Since we first heard about Jagged Alliance: Back In Action, one very important thing hasn’t been entirely clear. As soon as I see evidence of a new tactical game, particularly if it’s based on one I’ve previously attempted to legally wed, I have one question: are you turn-based, my darling? Back In Action has been coyly avoiding the answer to that question, claiming to be turn-curious but with a strong tendency toward real-time. Well now, it seems, the truth is out with this word from the developers:
The Plan & Go system could be described as an extended “real time with pauses” system. Back in Action essentially runs in real time, but the game can be paused at any time. The player maintains control of the game events even during the pause, and can input more entries which can only be implemented when the pause is removed.
Oh, baby, why can’t we take things slow and make our moves alternately in a well-paced fashion?

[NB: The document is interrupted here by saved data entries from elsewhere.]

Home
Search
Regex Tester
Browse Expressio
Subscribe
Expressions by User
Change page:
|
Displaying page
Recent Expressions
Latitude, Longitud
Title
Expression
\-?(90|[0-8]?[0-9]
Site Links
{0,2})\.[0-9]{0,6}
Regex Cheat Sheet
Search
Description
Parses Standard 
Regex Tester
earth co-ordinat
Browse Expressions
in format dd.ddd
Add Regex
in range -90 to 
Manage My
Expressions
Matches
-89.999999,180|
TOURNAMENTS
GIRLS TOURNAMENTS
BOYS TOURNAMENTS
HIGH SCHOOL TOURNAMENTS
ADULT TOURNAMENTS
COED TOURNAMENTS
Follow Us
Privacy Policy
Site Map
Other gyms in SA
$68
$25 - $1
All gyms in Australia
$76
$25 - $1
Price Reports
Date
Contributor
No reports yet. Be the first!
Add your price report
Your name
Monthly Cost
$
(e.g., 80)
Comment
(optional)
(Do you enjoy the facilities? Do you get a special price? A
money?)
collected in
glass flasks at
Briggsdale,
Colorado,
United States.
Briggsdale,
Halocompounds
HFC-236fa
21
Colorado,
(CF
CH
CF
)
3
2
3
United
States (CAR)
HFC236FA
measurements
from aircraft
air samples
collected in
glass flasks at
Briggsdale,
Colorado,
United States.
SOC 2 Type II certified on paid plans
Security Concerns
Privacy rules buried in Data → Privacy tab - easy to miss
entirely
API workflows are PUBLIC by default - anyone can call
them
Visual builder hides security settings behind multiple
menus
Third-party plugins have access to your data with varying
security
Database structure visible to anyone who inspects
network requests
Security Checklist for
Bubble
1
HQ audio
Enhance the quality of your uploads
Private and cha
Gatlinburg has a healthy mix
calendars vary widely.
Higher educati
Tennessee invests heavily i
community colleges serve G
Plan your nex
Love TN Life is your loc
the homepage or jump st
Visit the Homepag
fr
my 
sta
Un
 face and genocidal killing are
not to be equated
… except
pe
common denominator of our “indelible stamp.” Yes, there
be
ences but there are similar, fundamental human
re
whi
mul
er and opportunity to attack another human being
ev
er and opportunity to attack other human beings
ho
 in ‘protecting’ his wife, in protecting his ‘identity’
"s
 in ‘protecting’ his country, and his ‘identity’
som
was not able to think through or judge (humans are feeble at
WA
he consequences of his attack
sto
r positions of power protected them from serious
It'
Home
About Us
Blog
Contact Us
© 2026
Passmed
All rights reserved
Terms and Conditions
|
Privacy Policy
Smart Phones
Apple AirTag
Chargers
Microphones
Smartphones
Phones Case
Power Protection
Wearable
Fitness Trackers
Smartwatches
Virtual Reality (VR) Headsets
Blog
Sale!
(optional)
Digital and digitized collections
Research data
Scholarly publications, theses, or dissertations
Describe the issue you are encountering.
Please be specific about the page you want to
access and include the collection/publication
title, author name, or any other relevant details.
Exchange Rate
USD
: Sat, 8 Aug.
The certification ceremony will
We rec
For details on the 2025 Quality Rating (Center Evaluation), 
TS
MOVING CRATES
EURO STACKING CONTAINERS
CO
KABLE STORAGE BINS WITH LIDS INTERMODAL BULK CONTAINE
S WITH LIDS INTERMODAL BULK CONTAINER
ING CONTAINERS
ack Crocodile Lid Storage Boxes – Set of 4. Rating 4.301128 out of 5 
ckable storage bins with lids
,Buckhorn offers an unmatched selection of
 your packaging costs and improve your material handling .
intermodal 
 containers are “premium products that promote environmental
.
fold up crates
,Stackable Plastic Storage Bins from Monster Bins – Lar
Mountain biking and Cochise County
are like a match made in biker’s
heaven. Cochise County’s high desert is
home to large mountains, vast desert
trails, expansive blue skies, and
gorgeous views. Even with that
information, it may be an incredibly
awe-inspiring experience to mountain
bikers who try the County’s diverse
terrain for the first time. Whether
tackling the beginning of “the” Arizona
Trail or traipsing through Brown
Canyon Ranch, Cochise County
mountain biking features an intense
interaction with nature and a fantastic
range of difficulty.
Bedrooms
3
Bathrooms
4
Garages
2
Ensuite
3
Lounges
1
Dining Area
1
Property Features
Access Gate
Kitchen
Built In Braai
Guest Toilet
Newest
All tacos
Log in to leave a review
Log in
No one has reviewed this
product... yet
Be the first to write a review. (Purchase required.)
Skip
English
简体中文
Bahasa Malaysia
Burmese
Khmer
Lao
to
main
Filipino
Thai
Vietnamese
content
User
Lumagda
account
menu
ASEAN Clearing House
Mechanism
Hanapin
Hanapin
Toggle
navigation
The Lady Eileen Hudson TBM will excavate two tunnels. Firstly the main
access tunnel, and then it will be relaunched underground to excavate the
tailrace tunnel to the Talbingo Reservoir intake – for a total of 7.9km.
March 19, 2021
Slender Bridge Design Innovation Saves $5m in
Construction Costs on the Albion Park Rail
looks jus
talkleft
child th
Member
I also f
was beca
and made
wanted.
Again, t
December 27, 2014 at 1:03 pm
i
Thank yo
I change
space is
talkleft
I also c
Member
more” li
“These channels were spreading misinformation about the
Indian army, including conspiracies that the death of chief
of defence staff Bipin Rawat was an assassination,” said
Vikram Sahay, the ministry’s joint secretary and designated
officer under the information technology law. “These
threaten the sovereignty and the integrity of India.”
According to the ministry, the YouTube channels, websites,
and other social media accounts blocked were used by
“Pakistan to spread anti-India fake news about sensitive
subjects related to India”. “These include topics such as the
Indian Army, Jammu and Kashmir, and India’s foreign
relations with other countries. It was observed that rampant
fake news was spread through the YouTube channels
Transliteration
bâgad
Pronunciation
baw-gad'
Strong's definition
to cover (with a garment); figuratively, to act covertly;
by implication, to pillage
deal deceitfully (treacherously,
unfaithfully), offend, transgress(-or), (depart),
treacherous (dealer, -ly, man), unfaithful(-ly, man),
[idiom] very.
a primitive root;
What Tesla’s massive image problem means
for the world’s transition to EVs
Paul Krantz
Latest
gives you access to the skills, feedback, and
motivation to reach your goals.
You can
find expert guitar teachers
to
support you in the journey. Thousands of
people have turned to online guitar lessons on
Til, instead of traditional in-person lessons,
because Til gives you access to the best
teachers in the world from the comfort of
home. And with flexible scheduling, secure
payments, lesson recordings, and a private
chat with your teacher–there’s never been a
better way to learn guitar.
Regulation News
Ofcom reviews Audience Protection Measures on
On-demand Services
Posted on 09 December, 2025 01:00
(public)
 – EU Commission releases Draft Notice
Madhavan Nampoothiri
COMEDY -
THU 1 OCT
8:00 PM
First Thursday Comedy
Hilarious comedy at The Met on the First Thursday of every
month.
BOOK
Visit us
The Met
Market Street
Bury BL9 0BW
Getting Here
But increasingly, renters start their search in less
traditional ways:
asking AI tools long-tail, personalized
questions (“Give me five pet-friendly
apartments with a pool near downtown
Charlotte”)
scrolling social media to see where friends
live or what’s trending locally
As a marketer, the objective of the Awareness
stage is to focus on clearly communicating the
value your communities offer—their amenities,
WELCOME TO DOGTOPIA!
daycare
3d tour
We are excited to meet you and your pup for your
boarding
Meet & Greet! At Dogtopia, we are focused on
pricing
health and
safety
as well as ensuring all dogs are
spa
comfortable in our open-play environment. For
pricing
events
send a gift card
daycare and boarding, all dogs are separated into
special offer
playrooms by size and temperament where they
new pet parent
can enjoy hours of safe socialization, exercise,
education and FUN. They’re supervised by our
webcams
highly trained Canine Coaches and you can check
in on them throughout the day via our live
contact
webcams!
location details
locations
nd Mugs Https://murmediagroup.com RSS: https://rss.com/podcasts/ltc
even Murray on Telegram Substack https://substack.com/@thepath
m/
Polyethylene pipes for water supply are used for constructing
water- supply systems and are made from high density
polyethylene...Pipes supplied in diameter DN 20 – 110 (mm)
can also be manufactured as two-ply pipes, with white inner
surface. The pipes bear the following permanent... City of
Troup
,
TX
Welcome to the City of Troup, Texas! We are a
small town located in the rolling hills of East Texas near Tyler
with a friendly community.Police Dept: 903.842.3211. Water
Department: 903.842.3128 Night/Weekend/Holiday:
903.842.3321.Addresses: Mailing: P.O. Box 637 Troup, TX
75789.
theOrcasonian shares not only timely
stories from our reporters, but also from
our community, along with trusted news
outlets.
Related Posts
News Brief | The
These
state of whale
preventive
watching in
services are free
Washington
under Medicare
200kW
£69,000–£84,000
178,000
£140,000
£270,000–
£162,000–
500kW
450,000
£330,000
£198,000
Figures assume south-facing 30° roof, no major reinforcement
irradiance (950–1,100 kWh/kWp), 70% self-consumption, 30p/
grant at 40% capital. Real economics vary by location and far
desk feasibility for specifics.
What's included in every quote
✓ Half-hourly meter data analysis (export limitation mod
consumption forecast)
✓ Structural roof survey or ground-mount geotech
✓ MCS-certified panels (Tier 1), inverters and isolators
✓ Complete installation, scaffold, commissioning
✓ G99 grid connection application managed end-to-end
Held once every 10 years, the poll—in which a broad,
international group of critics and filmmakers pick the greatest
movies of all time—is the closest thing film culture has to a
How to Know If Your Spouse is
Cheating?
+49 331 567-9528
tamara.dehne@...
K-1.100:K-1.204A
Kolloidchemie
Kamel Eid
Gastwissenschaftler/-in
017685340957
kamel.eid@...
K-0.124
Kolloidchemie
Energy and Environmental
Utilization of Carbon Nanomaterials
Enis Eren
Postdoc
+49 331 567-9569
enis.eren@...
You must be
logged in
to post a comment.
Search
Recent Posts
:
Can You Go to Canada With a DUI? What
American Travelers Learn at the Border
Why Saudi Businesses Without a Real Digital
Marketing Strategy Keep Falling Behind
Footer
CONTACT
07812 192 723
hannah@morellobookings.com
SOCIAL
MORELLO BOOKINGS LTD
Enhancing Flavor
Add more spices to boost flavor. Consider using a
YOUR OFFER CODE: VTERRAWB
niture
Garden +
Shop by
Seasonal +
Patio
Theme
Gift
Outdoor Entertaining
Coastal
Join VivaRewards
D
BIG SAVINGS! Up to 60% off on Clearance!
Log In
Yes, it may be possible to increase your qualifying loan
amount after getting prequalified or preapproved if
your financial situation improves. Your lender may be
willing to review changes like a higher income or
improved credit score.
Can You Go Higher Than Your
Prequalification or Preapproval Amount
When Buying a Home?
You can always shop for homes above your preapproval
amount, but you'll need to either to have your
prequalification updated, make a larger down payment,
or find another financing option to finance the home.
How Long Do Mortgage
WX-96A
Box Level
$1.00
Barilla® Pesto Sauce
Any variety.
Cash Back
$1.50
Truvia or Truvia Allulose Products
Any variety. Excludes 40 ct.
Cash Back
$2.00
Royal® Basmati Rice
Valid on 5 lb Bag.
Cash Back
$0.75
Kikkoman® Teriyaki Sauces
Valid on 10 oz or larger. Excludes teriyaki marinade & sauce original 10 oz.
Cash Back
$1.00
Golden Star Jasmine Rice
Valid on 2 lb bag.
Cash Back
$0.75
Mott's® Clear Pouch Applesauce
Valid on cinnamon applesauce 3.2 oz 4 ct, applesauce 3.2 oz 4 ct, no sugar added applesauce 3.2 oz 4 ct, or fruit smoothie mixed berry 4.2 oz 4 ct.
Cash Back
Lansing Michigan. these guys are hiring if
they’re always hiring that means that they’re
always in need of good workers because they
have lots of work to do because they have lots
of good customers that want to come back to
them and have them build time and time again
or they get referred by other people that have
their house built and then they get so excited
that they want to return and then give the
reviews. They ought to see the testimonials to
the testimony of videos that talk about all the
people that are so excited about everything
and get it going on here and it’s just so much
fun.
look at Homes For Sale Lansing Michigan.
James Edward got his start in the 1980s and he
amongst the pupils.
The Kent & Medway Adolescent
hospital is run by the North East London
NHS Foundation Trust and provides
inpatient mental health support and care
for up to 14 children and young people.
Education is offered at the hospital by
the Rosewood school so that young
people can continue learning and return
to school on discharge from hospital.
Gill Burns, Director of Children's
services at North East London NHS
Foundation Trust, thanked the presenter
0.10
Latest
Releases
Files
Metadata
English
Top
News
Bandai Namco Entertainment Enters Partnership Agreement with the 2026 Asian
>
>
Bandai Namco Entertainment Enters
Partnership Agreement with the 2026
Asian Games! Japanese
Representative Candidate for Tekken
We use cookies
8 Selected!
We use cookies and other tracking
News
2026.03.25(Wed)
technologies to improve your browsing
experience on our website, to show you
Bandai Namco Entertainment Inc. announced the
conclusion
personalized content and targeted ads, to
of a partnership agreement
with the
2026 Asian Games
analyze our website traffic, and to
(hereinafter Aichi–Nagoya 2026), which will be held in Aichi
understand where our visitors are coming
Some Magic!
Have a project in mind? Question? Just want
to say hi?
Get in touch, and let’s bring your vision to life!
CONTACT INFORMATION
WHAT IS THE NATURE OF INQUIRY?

None of this means that I hate the game already, but it’s a shame that there won’t be a fully turn-based option as had previously been hinted. More details on how exactly Plan & Go will work below but first a teaser trailer, which as far as I can see we haven’t shown you before.
Did I see Agent 47 wearing a hat in there?
This will already be familiar from other games, e.g. tactical RPGs such as Baldur’s Gate or Dragon Age: Origins. But what is new in Back in Action is the action timeline, whereby all the commands issued by the player while the game is paused are retained and listed. While in Baldur’s Gate players generally pause the game to issue an order, i.e. for the mage to make a fireball incant magic, and then continue the game only to pause it again several seconds later and issue a command to a fighter, in Back in Action you can issue a sequence of orders to several mercs to devise complex plans, so we like to refer to pause mode as planning mode.
The knack with the planning mode is that you can now synchronize your actions: for example, you can order Shadow to sneak around the enemy base to launch an ambush and attack a guard there, as meanwhile you bring Igor out from behind cover to take aim at an enemy. If you now want to stop Igor opening fire immediately, thereby raising the alarm among all the enemies before Shadow can get half-way to his target, you can simply link the two attack commands. This means that one of the mercs will automatically wait for the other, and will only carry out his action when his team mate is ready to start the linked action.
Admittedly, the idea of synchronising the squad in this way opens up some interesting possibilities, but Jagged Alliance was one of the most turn-based things ever and I can’t help but feel this makes it a different game altogether. And maybe it should be but that won’t stop me from wanting a modern, turn-based update to the series. Nothing will. Except, perhaps, a modern, turn-based update to the series. Until then, I’ll occasionally whine about it.